■ **YOUR INSTRUCTIONS**
Starting at the line that contains "Document page, 1500x1125 pixels." and ending at the line that contains "text_box [487, 399, 625, 501]", recast those lines from the entries as a numbered list, leaving out any blank lines.

■ **EXERCISE INPUT**
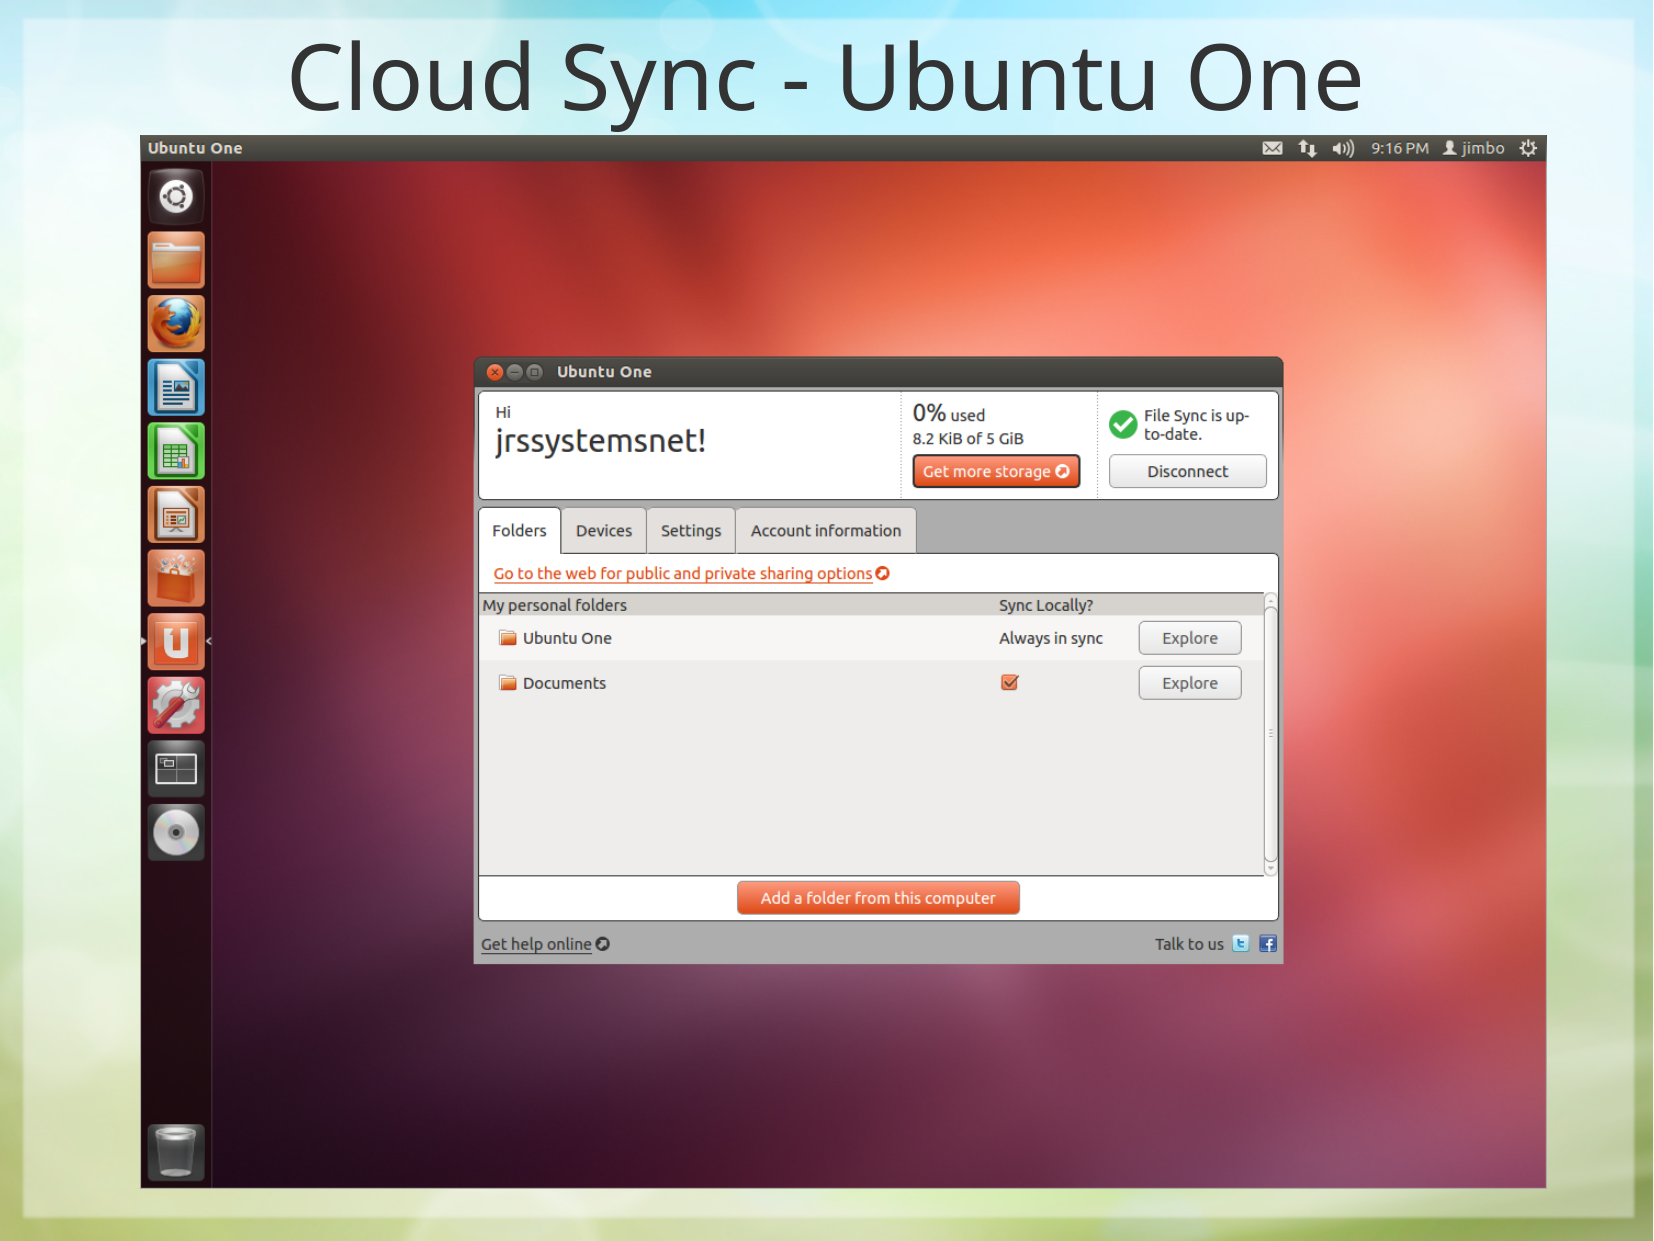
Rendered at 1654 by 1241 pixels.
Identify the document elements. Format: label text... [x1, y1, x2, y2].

title Cloud Sync - Ubuntu One [82, 0, 1571, 151]
picture [0, 0, 1654, 1241]
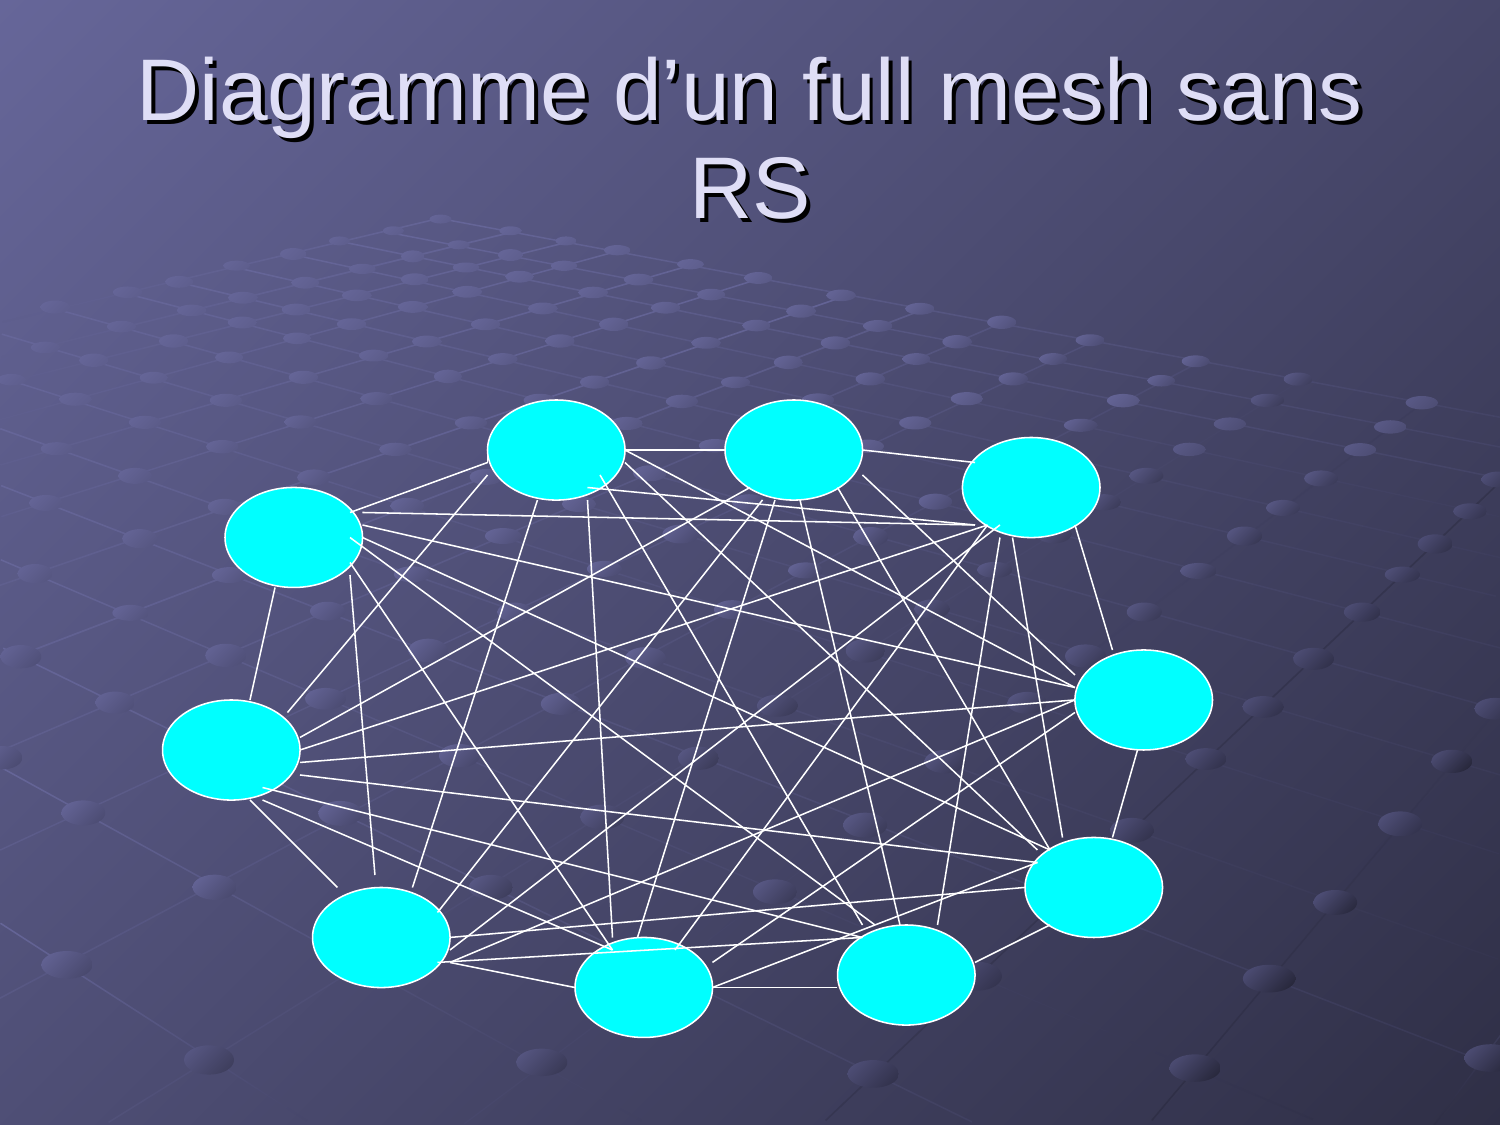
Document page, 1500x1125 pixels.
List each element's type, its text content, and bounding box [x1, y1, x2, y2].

text_box [575, 949, 713, 1038]
text_box [837, 924, 976, 1026]
text_box [725, 399, 863, 501]
title Diagramme d’un full mesh sans RS [75, 26, 1426, 252]
text_box [225, 487, 363, 588]
text_box [487, 399, 625, 501]
text_box [962, 437, 1101, 538]
text_box [1074, 649, 1213, 751]
text_box [1025, 837, 1163, 938]
text_box [595, 947, 610, 952]
text_box [162, 699, 301, 801]
text_box [610, 937, 678, 951]
text_box [312, 887, 450, 988]
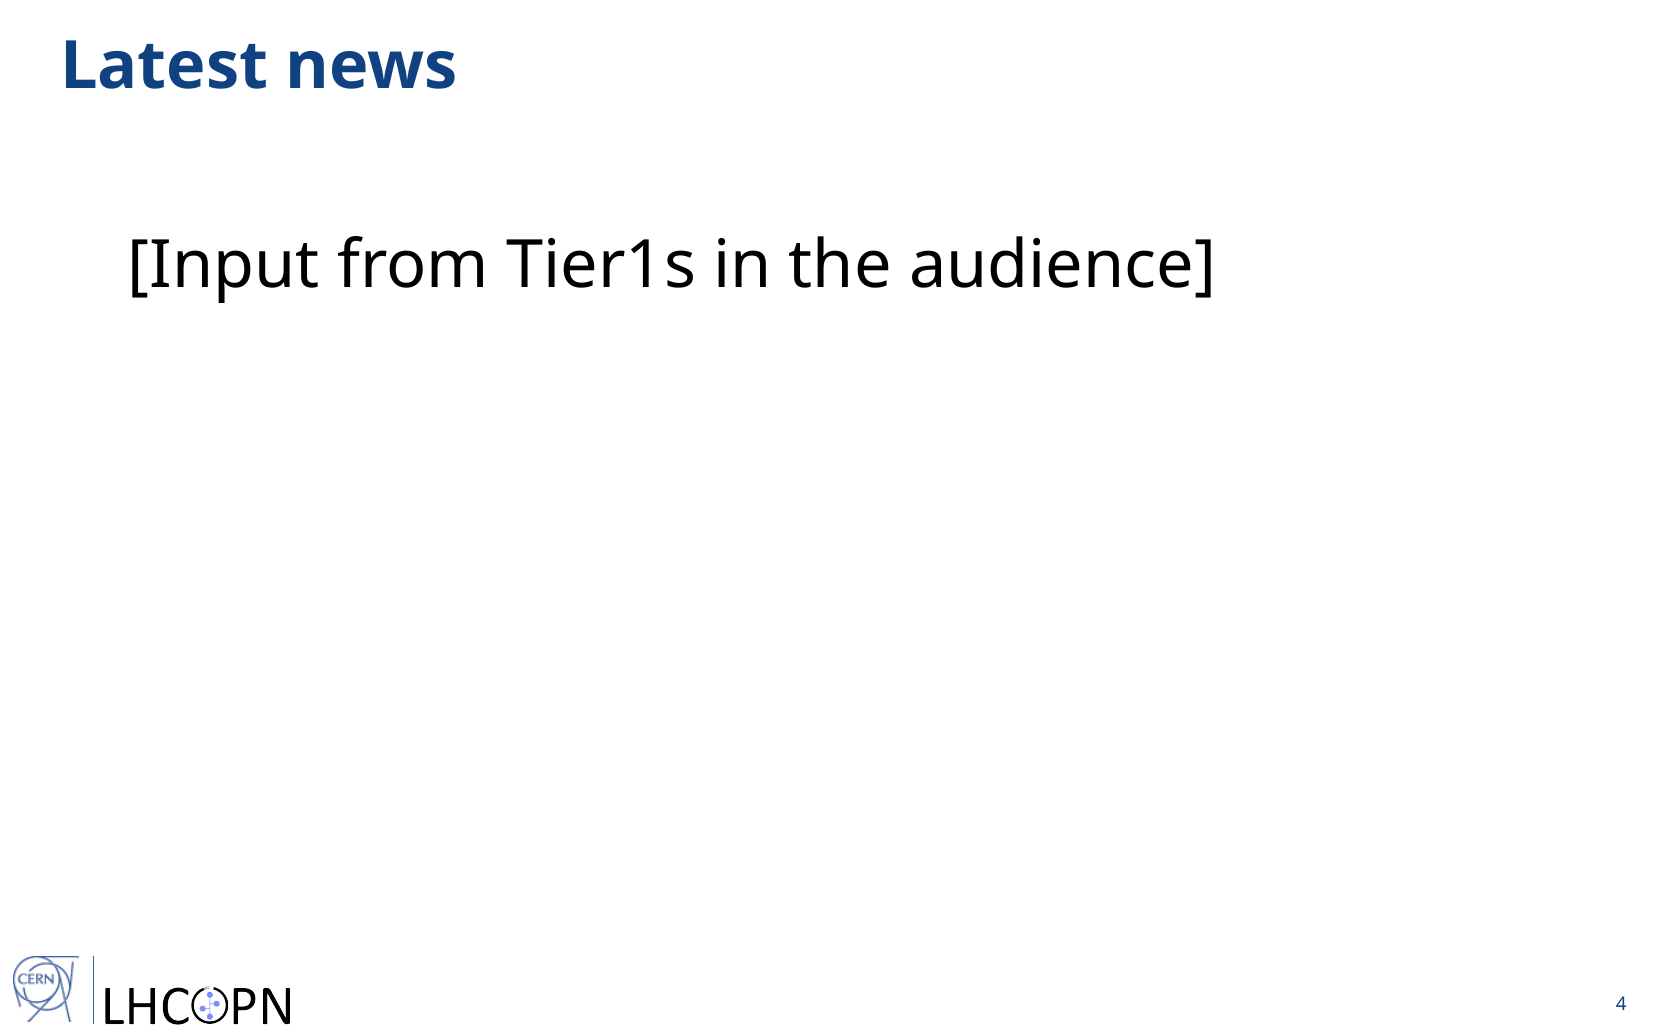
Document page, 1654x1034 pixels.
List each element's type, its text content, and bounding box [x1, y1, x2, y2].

picture [103, 984, 113, 1027]
text_box [Input from Tier1s in the audience] [113, 209, 1638, 1032]
title Latest news [60, 0, 1528, 138]
picture [13, 956, 79, 1032]
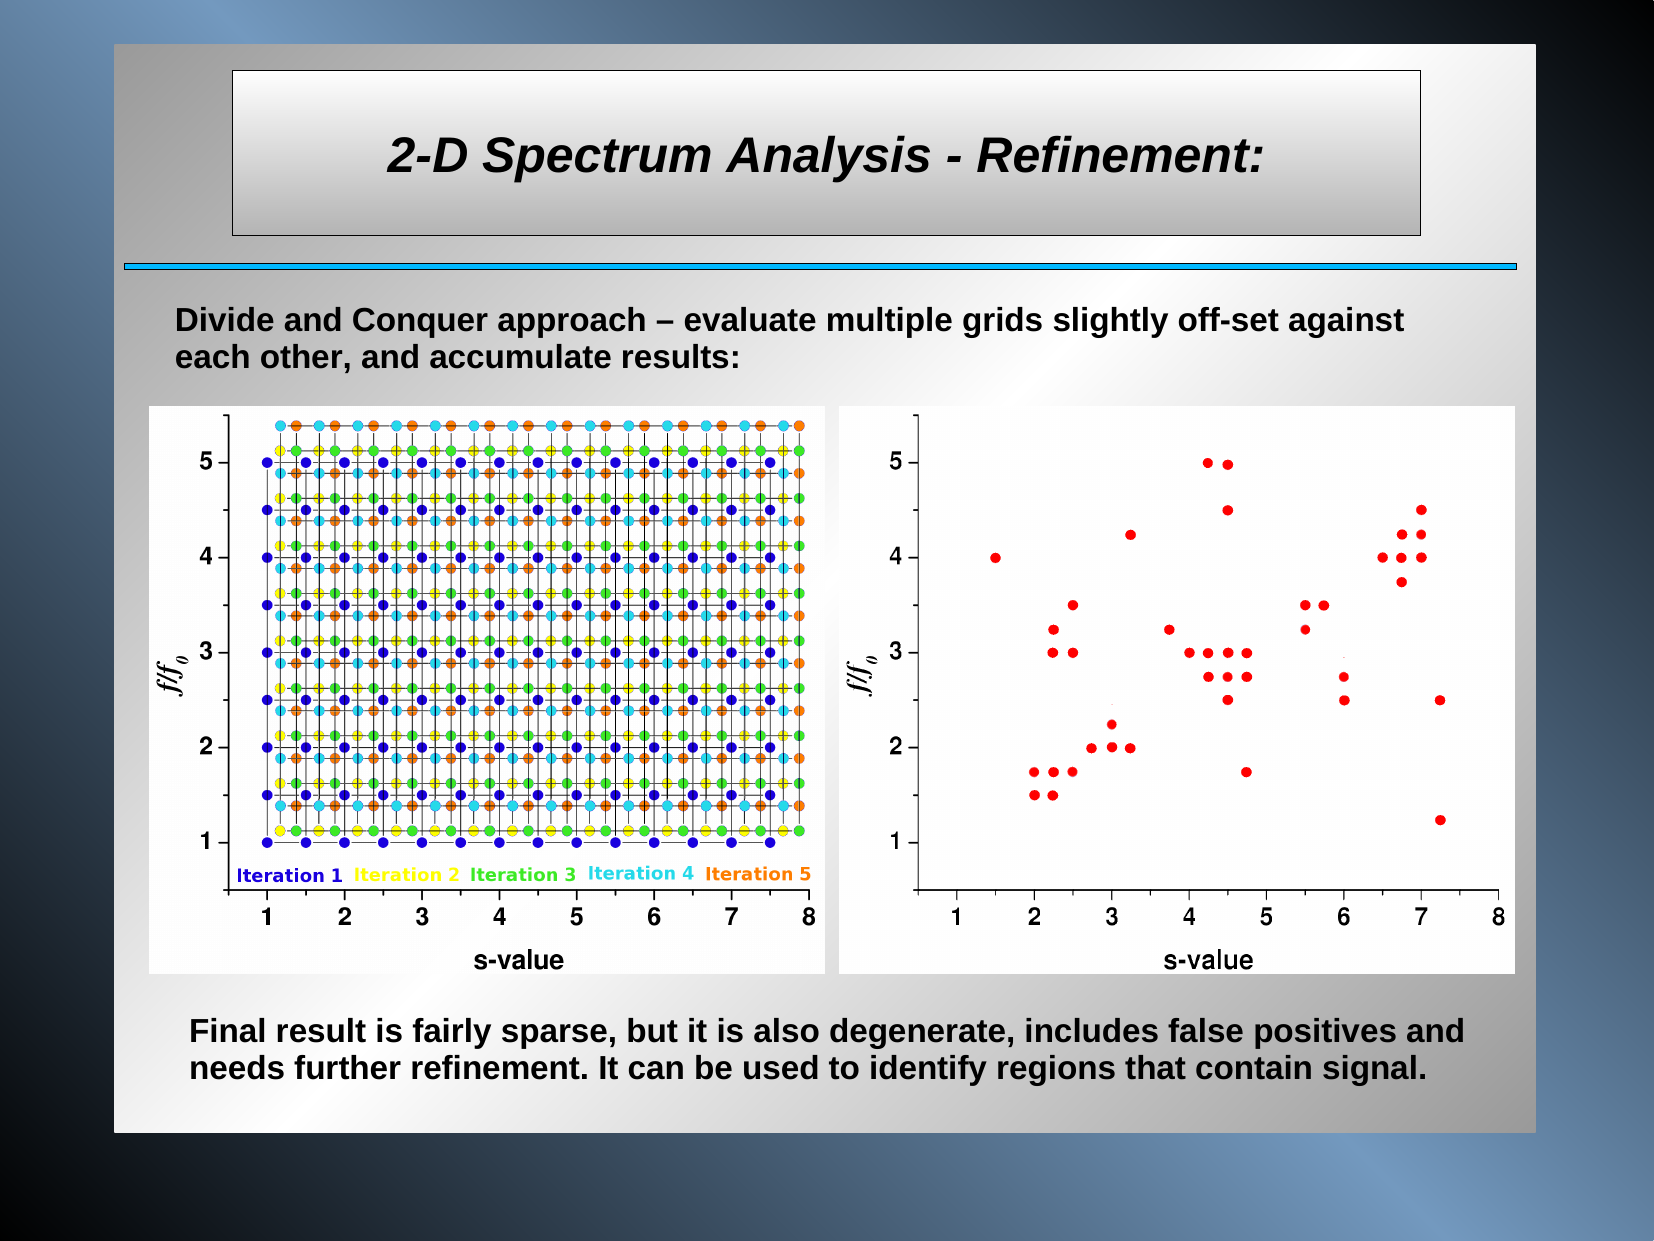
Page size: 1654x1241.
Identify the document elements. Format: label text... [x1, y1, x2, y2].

text_box [232, 70, 1421, 236]
text_box Divide and Conquer approach – evaluate multiple grids slightly off-set against each other, and accumulate results: [137, 301, 1491, 377]
text_box 2-D Spectrum Analysis - Refinement: [246, 127, 1407, 195]
text_box Final result is fairly sparse, but it is also degenerate, includes false positives and needs further refinement. It can be used to identify regions that contain signal. [151, 1012, 1502, 1087]
text_box [124, 263, 1517, 270]
picture [149, 406, 825, 974]
picture [839, 406, 1515, 974]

■ **FULL RESPONSE**
1. Document page, 1500x1125 pixels.
2. List each element's type, its text content, and bounding box [x1, y1, x2, y2].
3. text_box [575, 949, 713, 1038]
4. text_box [837, 924, 976, 1026]
5. text_box [725, 399, 863, 501]
6. title Diagramme d’un full mesh sans RS [75, 26, 1426, 252]
7. text_box [225, 487, 363, 588]
8. text_box [487, 399, 625, 501]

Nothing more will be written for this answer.